The only other thing that I can think of would be a Linux Kernel bug, as SSH is nothing KDE related…

jsalatas · April 3, 2024, 6:46pm

What kind of computer is that?

denismenchov · April 3, 2024, 7:33pm

It’s a Linux 22.04 which was upgraded from 21.04. Could I see the bug in the journalctl ?

denismenchov · April 3, 2024, 7:34pm

The problem is, when it freezes, my only solution is to restart the computer. I tried to enter command line mode on it without success.

jsalatas · April 3, 2024, 7:35pm

umm… that doesn’t help much

I was expecting to see some hardware specs and model.

denismenchov · April 3, 2024, 7:42pm

Yes of course.
Motherboard : ASUS PRIME X570-Pro
CPU : AMD 3950X
GPU : PNY QUADRO RTX4000
RAM : 2x32 Gb CORSAIR DDR4
Storage : 2x CORSAIR FORCE MP600 SERIES NVME 1Tb
We configured a raid 0 for the disks
Hope it helps

jsalatas · April 3, 2024, 7:45pm

make sure that your bios is up to date. Also check the output of the dmesg command (it will be long) for any errors/warnings.

guss77 · April 3, 2024, 8:04pm

I have an issue (now on Plasma 6, but it was happening with 5 as well) where kwin will occasionally eat 100% of the CPU and will be non-responsive. When that happens, nothing on the computer responds - I can’t even access the virtual terminal, but I can connect to the computer using SSH and if I killall -9 kwin_wayland - the system recovers.

There’s a bug open about that, if anyone is interested.

@denismenchov - is it possible that the failure to connect over SSH is due to another reason, such as network connectivity?

denismenchov · April 3, 2024, 8:46pm

The failure for ssh is not related to network as I can connect to other computers on the same lan… I will investigate the cpu / ram

denismenchov · April 4, 2024, 7:17am

I watched it but it lists only error messages from the current session, and as I can’t connect to the computer after it has frozen, I can’t see what went wrong.

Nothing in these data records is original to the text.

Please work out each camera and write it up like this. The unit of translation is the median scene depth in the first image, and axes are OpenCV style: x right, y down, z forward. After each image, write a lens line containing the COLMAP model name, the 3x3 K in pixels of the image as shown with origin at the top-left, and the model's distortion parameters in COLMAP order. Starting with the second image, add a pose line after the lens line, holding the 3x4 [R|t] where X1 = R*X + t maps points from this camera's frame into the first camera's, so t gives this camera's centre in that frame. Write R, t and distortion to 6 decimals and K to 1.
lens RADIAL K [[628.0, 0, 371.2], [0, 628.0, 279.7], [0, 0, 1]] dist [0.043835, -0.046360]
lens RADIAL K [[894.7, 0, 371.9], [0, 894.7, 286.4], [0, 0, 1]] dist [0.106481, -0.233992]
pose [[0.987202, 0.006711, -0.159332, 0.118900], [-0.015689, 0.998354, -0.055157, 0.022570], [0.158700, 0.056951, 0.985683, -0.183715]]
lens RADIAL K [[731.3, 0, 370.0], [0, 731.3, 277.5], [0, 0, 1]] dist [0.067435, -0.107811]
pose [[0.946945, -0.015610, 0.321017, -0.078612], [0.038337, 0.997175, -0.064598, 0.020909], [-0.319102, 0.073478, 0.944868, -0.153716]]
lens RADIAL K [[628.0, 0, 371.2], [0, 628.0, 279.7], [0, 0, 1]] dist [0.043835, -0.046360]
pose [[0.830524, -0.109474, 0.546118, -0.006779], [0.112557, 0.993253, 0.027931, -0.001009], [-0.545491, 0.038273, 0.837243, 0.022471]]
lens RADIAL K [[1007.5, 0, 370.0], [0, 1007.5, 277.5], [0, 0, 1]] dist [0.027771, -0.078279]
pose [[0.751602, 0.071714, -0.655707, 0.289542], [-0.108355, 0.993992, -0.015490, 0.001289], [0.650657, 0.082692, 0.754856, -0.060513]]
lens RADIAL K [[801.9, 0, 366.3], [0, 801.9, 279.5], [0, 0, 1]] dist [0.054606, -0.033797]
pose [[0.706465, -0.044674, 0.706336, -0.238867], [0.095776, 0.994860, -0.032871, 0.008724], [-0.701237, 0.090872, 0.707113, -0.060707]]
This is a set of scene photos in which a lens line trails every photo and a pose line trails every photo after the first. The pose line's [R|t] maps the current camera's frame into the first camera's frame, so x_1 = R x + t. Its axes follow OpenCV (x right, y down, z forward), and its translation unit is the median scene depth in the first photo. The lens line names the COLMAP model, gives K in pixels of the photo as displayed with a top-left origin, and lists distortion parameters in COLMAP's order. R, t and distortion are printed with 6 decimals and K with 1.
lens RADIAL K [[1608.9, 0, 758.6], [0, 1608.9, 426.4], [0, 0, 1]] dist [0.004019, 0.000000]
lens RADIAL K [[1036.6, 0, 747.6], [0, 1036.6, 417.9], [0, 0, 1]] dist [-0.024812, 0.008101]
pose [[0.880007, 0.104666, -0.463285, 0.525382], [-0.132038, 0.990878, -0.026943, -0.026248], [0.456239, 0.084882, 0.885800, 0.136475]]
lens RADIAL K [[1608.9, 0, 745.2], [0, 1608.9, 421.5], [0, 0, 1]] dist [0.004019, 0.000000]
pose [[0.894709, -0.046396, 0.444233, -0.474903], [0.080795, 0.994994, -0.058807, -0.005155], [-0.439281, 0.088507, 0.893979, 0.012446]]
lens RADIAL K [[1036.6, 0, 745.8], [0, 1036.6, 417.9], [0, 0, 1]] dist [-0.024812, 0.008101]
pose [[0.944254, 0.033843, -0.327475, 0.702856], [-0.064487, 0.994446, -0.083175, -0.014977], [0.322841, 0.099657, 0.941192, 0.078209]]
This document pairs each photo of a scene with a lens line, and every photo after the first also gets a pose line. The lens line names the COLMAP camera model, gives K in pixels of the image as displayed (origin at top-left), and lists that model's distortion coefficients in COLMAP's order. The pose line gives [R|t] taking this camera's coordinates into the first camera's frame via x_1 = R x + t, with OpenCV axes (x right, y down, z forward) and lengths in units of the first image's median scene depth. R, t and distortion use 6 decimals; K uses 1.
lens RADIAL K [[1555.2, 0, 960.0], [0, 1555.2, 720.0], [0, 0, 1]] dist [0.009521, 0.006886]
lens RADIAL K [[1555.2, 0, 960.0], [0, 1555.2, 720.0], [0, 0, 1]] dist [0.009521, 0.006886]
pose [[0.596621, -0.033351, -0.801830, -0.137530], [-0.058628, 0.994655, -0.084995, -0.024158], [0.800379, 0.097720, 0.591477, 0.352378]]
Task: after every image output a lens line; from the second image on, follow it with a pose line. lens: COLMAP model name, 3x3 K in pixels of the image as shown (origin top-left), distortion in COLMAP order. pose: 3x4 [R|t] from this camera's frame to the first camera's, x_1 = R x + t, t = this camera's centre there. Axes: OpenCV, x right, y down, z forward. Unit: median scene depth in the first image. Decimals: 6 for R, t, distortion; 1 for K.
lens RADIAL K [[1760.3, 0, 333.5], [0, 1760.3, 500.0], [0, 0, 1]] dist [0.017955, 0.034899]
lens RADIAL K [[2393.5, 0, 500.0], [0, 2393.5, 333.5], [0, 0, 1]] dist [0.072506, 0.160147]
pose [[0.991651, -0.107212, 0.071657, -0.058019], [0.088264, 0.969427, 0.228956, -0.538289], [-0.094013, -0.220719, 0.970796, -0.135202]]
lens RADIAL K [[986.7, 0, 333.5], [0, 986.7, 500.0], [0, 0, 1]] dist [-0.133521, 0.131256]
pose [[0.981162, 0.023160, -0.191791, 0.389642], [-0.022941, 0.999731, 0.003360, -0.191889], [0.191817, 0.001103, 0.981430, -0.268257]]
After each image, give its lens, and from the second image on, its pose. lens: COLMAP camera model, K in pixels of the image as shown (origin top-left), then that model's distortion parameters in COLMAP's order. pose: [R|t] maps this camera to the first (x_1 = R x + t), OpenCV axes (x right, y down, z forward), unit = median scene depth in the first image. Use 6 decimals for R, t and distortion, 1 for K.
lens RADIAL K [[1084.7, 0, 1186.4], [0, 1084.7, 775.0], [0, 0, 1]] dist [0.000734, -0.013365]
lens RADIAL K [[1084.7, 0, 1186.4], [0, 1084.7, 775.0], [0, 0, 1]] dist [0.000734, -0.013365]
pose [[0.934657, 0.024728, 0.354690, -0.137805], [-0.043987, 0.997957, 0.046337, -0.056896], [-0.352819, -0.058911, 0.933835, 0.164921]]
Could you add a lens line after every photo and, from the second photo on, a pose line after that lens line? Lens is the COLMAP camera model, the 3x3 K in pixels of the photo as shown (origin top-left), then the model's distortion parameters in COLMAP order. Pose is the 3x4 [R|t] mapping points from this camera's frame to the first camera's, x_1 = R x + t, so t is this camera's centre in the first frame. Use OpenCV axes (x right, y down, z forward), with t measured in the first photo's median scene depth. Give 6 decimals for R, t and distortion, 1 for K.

denismenchov · April 4, 2024, 7:55am

Before it crashed here is come of the output of the command journalctl -o short-precise -b -1 :
last line is ntpd[1238]: Soliciting pool server XXX...
before

CRON[110966]: pam_unix(cron:session): session opened for user root(uid=0) by (uid=0)
CRON[110967]: (root) CMD (command -v debian-sa1 > /dev/null && debian-sa1 1 1)
CRON[110966]: pam_unix(cron:session): session closed for user root

then

AUDIT_TRAIL|Centrify Suite|Trusted Path|1.0|2700|Trusted path granted|5|user=XXX pid=XXX utc=XXX centrifyEventID=XXX DASessID=N/A DAInst=N/A status=GRANTED>
<bg-MAIN:CloudConnectorsRefresh> base.cloudconnector.locator Centrify Agent will not use Centrify Connector 'XXX' to provide connectivity to Centrify Identity Platform UR>

and before

audit[XXX]: AVC apparmor="DENIED" operation="capable" profile="/usr/sbin/cups-browsed" pid=XXX comm="cups-browsed" capability=23  capname="sys_nice"
kernel: audit: type=1400 audit(XXX:XXX): apparmor="DENIED" operation="capable" profile="/usr/sbin/cups-browsed" pid=XXX comm="cups-browsed" capability=23  capname="sys_nice"

mlincett · April 4, 2024, 7:57am

Using journalctl -b -1 one should be able to access the system logs from previous boots. But on the chance that the failure is disk-related, the last log messages may be lost. In such cases, one could either redirect the system log to another machine or open a permanent ssh session to the faulty machine and tail the system log from there until the fault occurs.